TEXT:
Isocyanates-Are you at risk?

Recently Nelson-based panel beating and spray painting business L&L Marriott Holdings Limited has been fined $15,000 for breaching a WorkSafe prohibition notice.

On 14 March 2014 WorkSafe health and safety inspectors visited L & L Marriott Holdings Limited’s premises and saw spray painting in a workshop area with no extraction system. There were unsafe lights and electrical sources in the same area as the spray painting, creating a risk of explosion. The spray painter was wearing a half mask respirator, which is unsuitable for spray painting with isocyanates, and another employee was walking around the workshop area with no personal protective clothing or respiratory equipment on when paint fumes were clearly visible.

For the full story visit: http://www.business.govt.nz/worksafe/news/releases/2015/spray-painting-company-fined-for-breaching-prohibition-notice

Isocyanates are compounds containing one or more -N=C=O groups, which can combine with other compounds containing alcohol groups. The largest volume use of isocyanates is in the production of polyurethane foams.

Examples of work activities involving isocyanates which require special attention include:

• All stages of manufacture and use where free isocyanates are released as vapours, aerosols and mists;

• Spraypainting; and

• Processes where heat decomposition of polyurethane products occur, such as welding, heat removal of electrical insulating varnishes and hot-wire cutting of urethane foam.

WORK TO COMPLETE: Transcribe the whole isocyanates article word for word. The data after this text comes from a different source.

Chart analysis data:

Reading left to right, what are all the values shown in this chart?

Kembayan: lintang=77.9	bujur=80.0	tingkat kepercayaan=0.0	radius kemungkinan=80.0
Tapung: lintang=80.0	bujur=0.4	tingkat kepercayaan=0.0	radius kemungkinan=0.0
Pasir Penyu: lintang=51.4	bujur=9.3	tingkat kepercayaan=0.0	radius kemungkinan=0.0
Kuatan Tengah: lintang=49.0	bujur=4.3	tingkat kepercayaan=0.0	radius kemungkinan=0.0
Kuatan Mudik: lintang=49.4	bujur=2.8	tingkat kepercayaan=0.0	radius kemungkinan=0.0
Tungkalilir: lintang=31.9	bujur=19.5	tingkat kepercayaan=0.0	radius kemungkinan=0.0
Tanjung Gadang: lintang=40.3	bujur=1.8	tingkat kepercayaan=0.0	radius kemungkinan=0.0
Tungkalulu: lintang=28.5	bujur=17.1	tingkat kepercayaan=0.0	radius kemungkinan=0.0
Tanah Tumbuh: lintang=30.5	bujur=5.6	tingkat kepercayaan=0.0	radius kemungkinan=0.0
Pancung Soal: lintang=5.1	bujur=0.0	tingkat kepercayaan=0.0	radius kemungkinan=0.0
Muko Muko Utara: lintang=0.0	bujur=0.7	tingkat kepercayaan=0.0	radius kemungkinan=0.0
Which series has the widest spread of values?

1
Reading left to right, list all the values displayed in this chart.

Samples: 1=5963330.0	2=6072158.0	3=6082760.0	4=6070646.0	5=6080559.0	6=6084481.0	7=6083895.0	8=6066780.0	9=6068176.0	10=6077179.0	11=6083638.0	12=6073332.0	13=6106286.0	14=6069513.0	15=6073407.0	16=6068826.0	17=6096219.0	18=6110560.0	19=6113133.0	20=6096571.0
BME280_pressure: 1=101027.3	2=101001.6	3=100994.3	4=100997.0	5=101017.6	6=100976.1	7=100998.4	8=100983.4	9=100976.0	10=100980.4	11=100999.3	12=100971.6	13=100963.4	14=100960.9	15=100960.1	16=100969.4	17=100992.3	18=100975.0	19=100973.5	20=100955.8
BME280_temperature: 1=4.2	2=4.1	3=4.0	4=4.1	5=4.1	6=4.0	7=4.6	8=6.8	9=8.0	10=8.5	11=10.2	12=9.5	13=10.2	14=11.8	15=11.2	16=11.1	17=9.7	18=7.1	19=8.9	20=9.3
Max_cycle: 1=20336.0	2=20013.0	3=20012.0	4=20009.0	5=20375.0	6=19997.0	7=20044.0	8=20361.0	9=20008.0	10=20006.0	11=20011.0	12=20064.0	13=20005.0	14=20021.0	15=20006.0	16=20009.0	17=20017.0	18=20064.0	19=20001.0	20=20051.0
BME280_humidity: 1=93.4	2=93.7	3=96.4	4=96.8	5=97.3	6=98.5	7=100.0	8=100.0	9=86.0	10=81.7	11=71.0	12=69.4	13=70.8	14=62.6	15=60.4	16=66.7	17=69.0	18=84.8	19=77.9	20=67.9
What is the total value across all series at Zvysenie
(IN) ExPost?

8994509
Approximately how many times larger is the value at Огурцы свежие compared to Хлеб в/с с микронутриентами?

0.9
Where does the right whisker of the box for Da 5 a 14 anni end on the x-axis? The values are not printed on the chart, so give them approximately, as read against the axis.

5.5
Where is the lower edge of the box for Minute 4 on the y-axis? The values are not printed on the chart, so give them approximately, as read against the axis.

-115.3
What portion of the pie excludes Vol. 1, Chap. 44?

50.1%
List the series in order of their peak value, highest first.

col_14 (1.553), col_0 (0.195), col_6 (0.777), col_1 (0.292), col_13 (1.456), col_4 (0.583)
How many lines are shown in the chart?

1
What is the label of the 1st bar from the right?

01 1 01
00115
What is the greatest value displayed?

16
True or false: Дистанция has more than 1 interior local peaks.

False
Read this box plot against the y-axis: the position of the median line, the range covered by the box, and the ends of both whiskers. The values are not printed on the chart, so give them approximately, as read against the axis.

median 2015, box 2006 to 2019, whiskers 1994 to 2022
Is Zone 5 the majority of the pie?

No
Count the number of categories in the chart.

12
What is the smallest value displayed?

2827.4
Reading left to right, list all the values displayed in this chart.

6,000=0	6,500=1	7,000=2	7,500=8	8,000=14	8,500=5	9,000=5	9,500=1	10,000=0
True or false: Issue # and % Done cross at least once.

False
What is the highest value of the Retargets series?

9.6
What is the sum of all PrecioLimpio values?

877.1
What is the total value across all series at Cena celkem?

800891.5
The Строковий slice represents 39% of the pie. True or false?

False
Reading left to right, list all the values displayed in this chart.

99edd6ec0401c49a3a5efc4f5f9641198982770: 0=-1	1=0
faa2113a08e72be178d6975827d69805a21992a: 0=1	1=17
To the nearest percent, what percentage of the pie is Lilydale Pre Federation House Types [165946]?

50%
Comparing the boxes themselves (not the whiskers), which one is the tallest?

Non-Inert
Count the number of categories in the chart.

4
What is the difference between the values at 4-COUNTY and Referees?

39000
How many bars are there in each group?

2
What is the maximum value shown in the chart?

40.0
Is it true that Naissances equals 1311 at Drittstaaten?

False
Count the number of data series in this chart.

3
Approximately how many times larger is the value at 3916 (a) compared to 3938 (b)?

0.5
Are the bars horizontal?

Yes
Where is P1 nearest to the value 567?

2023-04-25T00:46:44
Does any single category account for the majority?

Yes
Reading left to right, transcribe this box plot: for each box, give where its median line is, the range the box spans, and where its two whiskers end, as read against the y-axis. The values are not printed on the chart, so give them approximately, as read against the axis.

YOUR RESPONSE:
Isocyanates-Are you at risk?

Recently Nelson-based panel beating and spray painting business L&L Marriott Holdings Limited has been fined $15,000 for breaching a WorkSafe prohibition notice.

On 14 March 2014 WorkSafe health and safety inspectors visited L & L Marriott Holdings Limited’s premises and saw spray painting in a workshop area with no extraction system. There were unsafe lights and electrical sources in the same area as the spray painting, creating a risk of explosion. The spray painter was wearing a half mask respirator, which is unsuitable for spray painting with isocyanates, and another employee was walking around the workshop area with no personal protective clothing or respiratory equipment on when paint fumes were clearly visible.

For the full story visit: http://www.business.govt.nz/worksafe/news/releases/2015/spray-painting-company-fined-for-breaching-prohibition-notice

Isocyanates are compounds containing one or more -N=C=O groups, which can combine with other compounds containing alcohol groups. The largest volume use of isocyanates is in the production of polyurethane foams.

Examples of work activities involving isocyanates which require special attention include:

• All stages of manufacture and use where free isocyanates are released as vapours, aerosols and mists;

• Spraypainting; and

• Processes where heat decomposition of polyurethane products occur, such as welding, heat removal of electrical insulating varnishes and hot-wire cutting of urethane foam.